Source document:
-------------------------

Cointelegraph By Greg Thomson
The r/Wallstreetbets saga which saw a group of Redditors join forces to extract billions from Wall Street hedge funds is set to be turned into a movie.
As reported by Deadline on Jan. 31, a newly proposed book by The Social Network author, Ben Mezrich, was subject to a bidding war between major Hollywood studios, with Metro-Goldwyn-Mayer winning out in the end.
The project will reunite Mezrich with MGM producer Michael DeLuca, who also produced the Academy-Award winning film The Social Network, which told the story of the rise of Facebook founder Mark Zuckerberg.
No details have yet been released regarding the shape the film will take, but it is expected to focus on the recent “short squeeze” orchestrated by members of the r/Wallstreetbets subreddit.
The film will perhaps benefit from the presence of major cryptocurrency figures, Cameron and Tyler Winklevoss — founders and operators of the Gemini exchange. The Winklevoss brothers will join the project as executive producers under their Winklevoss Pictures production company.
After noticing that major hedge funds were shorting GameStop (GME) shares, the Redditors saw a prime opportunity to make profits by collectively betting the other way.

-------------------------

What to work on:
(1) According to the article on the planned r/Wallstreetbets movie, why did the Redditors collectively bet on GameStop shares? Answer in one to three sentences.
(2) Continue the article on the planned r/Wallstreetbets movie from the point where it stops.

Source information:
-------------------------

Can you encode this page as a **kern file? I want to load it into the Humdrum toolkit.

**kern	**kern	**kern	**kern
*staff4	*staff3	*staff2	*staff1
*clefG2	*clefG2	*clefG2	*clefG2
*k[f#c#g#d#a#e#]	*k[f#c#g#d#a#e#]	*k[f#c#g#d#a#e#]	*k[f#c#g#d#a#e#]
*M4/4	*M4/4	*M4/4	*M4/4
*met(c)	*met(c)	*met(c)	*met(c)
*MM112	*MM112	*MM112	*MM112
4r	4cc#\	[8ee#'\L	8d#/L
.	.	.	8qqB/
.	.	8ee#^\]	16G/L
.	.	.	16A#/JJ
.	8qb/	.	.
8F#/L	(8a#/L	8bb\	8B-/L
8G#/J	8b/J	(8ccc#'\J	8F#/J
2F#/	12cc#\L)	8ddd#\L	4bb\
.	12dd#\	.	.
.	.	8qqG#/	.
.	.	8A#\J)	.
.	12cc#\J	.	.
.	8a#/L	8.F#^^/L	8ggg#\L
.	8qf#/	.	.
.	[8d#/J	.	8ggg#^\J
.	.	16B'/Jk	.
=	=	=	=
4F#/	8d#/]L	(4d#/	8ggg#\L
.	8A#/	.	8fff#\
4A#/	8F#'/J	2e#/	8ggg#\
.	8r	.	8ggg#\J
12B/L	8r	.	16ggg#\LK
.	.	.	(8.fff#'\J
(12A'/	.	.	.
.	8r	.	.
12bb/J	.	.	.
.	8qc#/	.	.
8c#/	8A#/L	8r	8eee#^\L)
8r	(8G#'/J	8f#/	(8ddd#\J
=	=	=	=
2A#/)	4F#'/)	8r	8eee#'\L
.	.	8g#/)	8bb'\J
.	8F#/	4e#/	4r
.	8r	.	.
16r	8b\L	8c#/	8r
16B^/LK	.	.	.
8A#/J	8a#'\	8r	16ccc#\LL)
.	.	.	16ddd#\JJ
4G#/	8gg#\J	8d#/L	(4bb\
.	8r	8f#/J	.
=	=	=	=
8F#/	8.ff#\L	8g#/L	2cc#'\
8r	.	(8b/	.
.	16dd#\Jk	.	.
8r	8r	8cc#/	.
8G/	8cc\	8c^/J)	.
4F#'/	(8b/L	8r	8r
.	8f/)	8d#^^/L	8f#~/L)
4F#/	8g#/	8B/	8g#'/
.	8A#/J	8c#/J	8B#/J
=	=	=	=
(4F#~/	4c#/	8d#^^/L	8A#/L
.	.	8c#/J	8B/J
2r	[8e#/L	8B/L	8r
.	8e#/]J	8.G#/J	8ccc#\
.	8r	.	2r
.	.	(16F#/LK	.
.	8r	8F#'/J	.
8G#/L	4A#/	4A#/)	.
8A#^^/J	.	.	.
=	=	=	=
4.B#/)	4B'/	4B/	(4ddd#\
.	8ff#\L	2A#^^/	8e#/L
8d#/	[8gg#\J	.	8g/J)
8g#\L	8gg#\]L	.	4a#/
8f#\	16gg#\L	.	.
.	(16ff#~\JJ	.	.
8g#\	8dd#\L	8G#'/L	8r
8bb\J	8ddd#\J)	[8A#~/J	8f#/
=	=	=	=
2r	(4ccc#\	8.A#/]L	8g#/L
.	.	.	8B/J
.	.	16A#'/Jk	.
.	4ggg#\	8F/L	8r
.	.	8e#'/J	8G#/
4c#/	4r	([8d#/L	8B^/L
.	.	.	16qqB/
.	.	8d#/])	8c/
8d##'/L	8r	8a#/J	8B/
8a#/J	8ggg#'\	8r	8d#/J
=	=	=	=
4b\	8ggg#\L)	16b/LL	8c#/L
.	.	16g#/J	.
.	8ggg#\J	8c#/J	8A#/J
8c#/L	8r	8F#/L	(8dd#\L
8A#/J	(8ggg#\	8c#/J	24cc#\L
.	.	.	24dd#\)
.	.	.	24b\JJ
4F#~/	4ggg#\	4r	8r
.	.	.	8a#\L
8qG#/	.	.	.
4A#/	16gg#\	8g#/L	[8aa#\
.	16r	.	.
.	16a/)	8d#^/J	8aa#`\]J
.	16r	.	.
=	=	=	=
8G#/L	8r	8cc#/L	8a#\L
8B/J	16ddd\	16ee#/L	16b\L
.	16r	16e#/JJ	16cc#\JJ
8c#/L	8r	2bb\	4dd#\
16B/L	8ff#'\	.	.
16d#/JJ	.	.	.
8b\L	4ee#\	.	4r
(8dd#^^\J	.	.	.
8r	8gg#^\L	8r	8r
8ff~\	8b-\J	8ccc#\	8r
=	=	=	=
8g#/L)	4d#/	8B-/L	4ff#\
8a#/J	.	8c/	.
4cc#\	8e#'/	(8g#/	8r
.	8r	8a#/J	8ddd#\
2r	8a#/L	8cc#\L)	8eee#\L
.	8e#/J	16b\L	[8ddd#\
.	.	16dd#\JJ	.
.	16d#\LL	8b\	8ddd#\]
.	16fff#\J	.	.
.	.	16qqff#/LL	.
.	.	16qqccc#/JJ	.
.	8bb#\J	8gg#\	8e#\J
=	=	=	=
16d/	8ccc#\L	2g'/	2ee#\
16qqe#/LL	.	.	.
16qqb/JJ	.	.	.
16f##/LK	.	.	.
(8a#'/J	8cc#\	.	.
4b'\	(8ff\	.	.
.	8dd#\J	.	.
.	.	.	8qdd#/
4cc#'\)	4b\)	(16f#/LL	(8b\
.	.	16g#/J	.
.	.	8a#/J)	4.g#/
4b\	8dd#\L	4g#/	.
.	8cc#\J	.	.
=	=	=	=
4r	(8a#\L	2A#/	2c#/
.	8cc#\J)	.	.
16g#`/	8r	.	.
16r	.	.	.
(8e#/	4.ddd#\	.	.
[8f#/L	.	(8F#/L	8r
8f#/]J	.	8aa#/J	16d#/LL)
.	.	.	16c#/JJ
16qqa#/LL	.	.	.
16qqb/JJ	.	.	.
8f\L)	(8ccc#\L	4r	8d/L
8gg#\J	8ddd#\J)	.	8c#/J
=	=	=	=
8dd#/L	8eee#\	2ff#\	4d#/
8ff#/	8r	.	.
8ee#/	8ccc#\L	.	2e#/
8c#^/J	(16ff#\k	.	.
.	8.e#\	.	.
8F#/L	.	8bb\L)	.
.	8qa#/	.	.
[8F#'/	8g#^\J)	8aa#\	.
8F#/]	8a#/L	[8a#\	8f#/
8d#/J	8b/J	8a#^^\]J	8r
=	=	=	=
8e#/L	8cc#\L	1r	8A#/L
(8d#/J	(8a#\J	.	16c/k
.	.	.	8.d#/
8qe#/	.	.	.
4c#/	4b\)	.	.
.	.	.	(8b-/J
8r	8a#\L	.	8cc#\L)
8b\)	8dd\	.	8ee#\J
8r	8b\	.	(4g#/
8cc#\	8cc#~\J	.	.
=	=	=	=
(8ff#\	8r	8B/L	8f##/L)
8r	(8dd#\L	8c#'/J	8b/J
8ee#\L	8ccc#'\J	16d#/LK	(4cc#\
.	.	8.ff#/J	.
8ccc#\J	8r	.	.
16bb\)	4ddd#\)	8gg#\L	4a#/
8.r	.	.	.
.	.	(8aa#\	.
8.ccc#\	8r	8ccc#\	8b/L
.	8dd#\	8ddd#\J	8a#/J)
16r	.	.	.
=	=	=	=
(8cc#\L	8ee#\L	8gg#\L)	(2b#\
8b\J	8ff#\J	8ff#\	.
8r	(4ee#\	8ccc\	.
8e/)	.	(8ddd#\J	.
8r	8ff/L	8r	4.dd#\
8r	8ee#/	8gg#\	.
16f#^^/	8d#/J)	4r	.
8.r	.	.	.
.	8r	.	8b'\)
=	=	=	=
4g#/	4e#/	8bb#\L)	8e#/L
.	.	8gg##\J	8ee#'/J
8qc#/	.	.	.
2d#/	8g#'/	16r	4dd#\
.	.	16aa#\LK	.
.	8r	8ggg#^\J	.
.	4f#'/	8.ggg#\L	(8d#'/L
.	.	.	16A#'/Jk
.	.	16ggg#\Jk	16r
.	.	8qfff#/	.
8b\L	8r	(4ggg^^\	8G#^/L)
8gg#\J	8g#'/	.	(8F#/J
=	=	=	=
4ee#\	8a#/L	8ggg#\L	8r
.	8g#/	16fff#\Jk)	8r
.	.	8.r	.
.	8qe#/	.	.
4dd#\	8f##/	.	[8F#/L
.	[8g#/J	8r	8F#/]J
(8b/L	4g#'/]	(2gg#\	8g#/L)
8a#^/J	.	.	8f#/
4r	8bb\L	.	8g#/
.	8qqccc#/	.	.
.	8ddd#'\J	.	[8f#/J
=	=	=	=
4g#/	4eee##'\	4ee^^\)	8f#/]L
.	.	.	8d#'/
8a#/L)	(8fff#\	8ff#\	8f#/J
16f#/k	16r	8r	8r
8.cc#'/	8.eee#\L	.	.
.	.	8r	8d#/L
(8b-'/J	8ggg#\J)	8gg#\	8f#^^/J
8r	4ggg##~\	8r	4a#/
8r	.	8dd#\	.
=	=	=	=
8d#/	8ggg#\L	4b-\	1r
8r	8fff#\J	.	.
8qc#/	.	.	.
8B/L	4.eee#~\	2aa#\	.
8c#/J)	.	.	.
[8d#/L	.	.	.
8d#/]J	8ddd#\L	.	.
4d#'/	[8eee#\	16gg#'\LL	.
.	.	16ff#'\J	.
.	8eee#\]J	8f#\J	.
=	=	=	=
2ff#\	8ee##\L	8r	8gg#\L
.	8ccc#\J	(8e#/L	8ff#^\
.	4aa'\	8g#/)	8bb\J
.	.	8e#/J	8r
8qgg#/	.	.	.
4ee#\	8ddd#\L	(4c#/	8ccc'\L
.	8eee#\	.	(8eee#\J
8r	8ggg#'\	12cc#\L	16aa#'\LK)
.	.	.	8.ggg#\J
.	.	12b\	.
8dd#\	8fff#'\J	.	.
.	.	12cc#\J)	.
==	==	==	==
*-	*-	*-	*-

-------------------------

Your responses:
(1) They had noticed that major hedge funds were shorting GameStop (GME) shares. They saw this as a prime opportunity to make profits by collectively betting the other way.

(2)
This resulted in the value of GME shares skyrocketing over 2,600% in January alone, with the knock-on effect of causing Wall Street shorters to lose tens of billions of dollars. One hedge fund, Citadel’s Melvin Capital, reported 53% losses in January and has since been forced to restructure its investment portfolio to ensure quicker exit strategies in the future.
The sudden explosion of GameStop stock was all the more surprising given that most people considered it to be a dead brand; a victim of the streaming market which has effectively transferred media consumption from the TV to the internet.
Even more seemingly dead companies were resurrected by Reddit’s merry band of traders, including AMC (up 905% in January), as well as Nokia, Blackberry, and Bed, Bath and Beyond.
In the aftermath of the short squeeze, many trading apps suspended users from buying any more of the shares in question. The Robinhood app came under particularly heavy fire after observers noticed that 35% of its revenue came from Citadel Securities — a sister company of the same hedge fund which lost billions of dollars.
This prompted outrage from all corners of the internet and beyond. Politicians from both sides of the spectrum have since voiced their concerns about the actions of RobinHood, with hundreds of thousands of viewers tuning in to watch Alexandra Ocasio-Cortez discuss the possible illegality of the firm’s actions. The United States Securities and Exchange Commission has since stated that it will be looking into Robinhood’s handling of the GameStop drama, fearing that such actions will undermine market confidence.